» About this exercise
Repeat the text of the data below word for word, leaving out the pictures.

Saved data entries
● ● ●
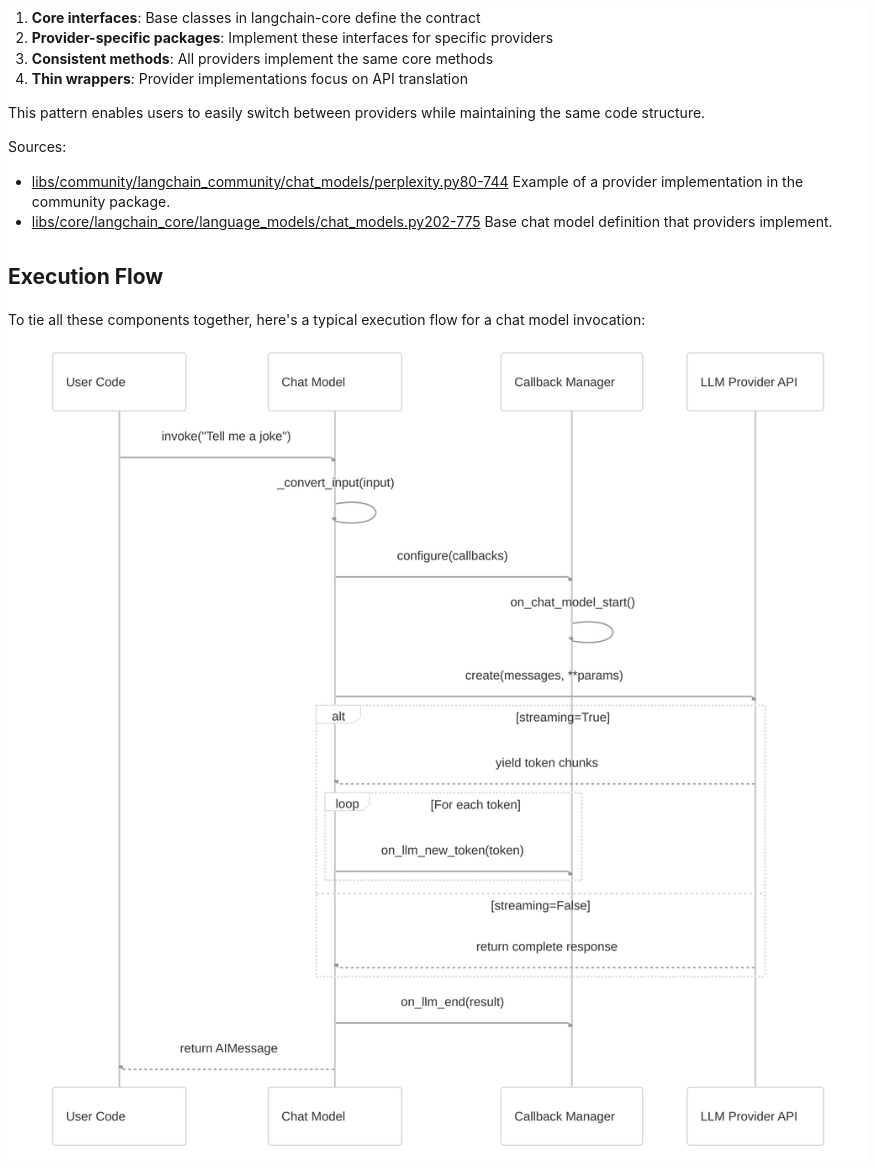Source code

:1. **Core interfaces**: Base classes in langchain-core define the contract
2. **Provider-specific packages**: Implement these interfaces for specific providers
3. **Consistent methods**: All providers implement the same core methods
4. **Thin wrappers**: Provider implementations focus on API translation

This pattern enables users to easily switch between providers while maintaining the same code structure.

Sources:

* [libs/community/langchain\_community/chat\_models/perplexity.py80-744](https://github.com/langchain-ai/langchain/blob/b36c2bf8/libs/community/langchain_community/chat_models/perplexity.py#L80-L744) Example of a provider implementation in the community package.
* [libs/core/langchain\_core/language\_models/chat\_models.py202-775](https://github.com/langchain-ai/langchain/blob/b36c2bf8/libs/core/langchain_core/language_models/chat_models.py#L202-L775) Base chat model definition that providers implement.

## Execution Flow

To tie all these components together, here's a typical execution flow for a chat model invocation:

![Mermaid Diagram](images/2__diagram_6.svg)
● ● ●
» Solution to this task
Source code

:1. **Core interfaces**: Base classes in langchain-core define the contract
2. **Provider-specific packages**: Implement these interfaces for specific providers
3. **Consistent methods**: All providers implement the same core methods
4. **Thin wrappers**: Provider implementations focus on API translation

This pattern enables users to easily switch between providers while maintaining the same code structure.

Sources:

* [libs/community/langchain\_community/chat\_models/perplexity.py80-744](https://github.com/langchain-ai/langchain/blob/b36c2bf8/libs/community/langchain_community/chat_models/perplexity.py#L80-L744) Example of a provider implementation in the community package.
* [libs/core/langchain\_core/language\_models/chat\_models.py202-775](https://github.com/langchain-ai/langchain/blob/b36c2bf8/libs/core/langchain_core/language_models/chat_models.py#L202-L775) Base chat model definition that providers implement.

## Execution Flow

To tie all these components together, here's a typical execution flow for a chat model invocation:

![Mermaid Diagram](images/2__diagram_6.svg)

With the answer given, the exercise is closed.